» Provided passage:
·····

Every flower is different…

My cowboy brought me a quote the other morning at the feedyard because it reminded him of one of my daughters.  It is a quote by

One of my special flowers.

Marcelene Cox and states, “Children in a family are like flowers in a bouquet: there’s always one determined to face in an opposite direction from the way the arranger desires.”  I spent the weekend thinking about this quote and the fact that each individual thinks and views the world differently.  I see it in my children, I see it in my community, and I see it when I travel outside of rural America.  We not only think differently, but we also all have different gifts and talents.  Separately we are like random pieces of cloth of many different colors, together we make a beautiful patchwork quilt like the one my daughter Ashley Grace describes in her poem.  So, how do we make the pieces of fabric fit together into that quilt?

Empathy and Understanding…

Empathy provides the foundation of all relationships.  It is the ability to “listen to understand” instead of “listening to respond”.  It is the ability to put yourself in someone else’s shoes and truly understand their point of view.  It is a tremendously important human skill and I use it in all of my relationships whether they are human to human or human to animal.

Less than 2% of the American population has any ties to agriculture or the growing of food.  Therefore, more than 98% of the American population does not have any first-hand knowledge of how food is grown. This statistic clearly demonstrates the gap that exists between farmers (the people that make the food) and consumers (the people that eat the food).   With lives so intrinsically different, how are we then going to come together in such a way to make that beautiful patchwork quilt that symbolizes unity and cooperation, and ensures the sustainability and prosperity of both our country and our chosen way of life?

·····

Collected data
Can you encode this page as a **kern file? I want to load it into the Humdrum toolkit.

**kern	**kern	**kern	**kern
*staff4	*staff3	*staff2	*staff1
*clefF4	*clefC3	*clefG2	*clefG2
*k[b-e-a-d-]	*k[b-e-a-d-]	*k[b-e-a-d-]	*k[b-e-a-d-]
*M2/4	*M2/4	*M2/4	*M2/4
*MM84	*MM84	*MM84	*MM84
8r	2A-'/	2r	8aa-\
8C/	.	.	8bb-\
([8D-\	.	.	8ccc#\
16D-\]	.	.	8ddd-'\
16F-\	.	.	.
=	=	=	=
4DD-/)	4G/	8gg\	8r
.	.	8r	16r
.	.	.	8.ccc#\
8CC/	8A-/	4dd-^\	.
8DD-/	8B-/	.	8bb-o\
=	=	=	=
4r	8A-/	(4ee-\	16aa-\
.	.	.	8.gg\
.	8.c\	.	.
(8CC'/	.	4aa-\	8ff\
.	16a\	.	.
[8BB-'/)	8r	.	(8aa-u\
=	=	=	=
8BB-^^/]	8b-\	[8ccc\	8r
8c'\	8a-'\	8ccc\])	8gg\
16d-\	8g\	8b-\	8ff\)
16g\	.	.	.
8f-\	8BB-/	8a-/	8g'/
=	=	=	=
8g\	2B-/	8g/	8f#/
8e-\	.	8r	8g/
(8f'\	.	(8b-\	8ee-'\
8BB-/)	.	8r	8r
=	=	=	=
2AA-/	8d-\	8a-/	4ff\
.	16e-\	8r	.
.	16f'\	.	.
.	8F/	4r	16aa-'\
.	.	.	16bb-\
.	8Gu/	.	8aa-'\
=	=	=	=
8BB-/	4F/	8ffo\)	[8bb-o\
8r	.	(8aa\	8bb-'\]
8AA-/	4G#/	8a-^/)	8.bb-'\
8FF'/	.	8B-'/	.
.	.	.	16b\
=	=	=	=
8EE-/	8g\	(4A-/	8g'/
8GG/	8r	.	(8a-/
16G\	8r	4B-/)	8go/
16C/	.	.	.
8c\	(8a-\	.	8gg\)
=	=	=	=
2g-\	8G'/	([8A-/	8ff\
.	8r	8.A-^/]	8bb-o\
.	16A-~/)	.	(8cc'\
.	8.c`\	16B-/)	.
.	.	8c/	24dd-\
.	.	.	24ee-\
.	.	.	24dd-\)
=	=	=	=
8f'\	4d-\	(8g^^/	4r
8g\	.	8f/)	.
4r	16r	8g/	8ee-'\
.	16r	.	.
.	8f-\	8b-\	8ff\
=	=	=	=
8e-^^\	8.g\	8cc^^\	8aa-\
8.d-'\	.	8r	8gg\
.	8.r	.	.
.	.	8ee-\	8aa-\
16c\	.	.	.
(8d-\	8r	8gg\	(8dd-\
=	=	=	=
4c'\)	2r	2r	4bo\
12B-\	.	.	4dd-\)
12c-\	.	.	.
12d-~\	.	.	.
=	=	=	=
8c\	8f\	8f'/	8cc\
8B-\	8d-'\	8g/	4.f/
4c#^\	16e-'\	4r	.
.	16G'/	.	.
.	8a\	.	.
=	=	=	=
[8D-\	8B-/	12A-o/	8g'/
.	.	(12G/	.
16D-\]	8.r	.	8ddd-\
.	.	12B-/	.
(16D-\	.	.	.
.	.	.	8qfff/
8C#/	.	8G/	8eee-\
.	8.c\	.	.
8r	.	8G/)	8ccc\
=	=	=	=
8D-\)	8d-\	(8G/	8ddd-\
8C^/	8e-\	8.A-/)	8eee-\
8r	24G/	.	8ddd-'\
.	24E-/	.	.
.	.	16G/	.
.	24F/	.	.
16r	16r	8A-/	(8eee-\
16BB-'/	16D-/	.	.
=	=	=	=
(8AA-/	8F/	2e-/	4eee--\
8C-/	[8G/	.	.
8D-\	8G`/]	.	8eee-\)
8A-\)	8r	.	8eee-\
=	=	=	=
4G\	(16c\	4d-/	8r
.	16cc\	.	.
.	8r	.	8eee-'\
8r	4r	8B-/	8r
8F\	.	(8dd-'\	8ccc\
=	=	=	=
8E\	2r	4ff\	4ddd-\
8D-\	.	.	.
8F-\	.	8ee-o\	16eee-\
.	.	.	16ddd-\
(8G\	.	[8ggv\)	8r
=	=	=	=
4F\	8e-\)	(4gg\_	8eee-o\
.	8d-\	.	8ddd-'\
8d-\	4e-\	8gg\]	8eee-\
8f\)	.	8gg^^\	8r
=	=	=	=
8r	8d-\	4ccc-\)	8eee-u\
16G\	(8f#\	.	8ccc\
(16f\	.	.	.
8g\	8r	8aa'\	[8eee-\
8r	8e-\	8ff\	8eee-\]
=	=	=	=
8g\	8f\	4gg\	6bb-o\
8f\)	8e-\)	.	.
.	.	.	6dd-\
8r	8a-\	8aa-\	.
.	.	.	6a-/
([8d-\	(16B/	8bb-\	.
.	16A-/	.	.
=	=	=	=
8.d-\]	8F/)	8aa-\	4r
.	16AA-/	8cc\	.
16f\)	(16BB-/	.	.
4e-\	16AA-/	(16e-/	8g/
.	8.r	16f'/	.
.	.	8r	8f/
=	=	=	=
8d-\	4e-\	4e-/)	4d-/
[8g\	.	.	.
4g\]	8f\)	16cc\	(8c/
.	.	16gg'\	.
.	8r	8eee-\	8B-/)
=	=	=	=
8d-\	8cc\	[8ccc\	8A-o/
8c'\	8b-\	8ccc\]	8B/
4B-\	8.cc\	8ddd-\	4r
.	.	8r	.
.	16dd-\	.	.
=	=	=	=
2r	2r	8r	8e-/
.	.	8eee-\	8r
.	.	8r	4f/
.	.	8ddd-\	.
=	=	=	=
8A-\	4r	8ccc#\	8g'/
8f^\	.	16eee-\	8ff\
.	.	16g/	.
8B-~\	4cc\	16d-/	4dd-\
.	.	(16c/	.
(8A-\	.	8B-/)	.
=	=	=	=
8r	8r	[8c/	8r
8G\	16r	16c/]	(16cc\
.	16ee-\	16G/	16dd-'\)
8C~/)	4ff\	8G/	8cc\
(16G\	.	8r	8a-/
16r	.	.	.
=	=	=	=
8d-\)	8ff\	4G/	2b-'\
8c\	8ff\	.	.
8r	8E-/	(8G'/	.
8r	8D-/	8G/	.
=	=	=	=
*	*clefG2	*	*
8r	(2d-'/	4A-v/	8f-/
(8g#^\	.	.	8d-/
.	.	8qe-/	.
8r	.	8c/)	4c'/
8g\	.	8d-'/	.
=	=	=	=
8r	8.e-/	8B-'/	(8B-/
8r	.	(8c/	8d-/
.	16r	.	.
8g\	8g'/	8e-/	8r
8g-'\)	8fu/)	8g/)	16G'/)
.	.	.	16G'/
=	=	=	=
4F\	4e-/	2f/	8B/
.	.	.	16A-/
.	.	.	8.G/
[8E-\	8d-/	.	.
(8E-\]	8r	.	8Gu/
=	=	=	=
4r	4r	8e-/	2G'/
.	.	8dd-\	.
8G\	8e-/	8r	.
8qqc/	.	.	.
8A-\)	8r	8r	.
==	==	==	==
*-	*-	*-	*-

·····

» Brief A: According to the post on empathy and agriculture, what share of the American population has any ties to agriculture or the growing of food?
» Brief B: Write out the part of the post on empathy and agriculture that begins at the words "Less than 2%" and stops after "way of life?".

» Task solution A: Less than 2%.

» Task solution B:
Less than 2% of the American population has any ties to agriculture or the growing of food.  Therefore, more than 98% of the American population does not have any first-hand knowledge of how food is grown. This statistic clearly demonstrates the gap that exists between farmers (the people that make the food) and consumers (the people that eat the food).   With lives so intrinsically different, how are we then going to come together in such a way to make that beautiful patchwork quilt that symbolizes unity and cooperation, and ensures the sustainability and prosperity of both our country and our chosen way of life?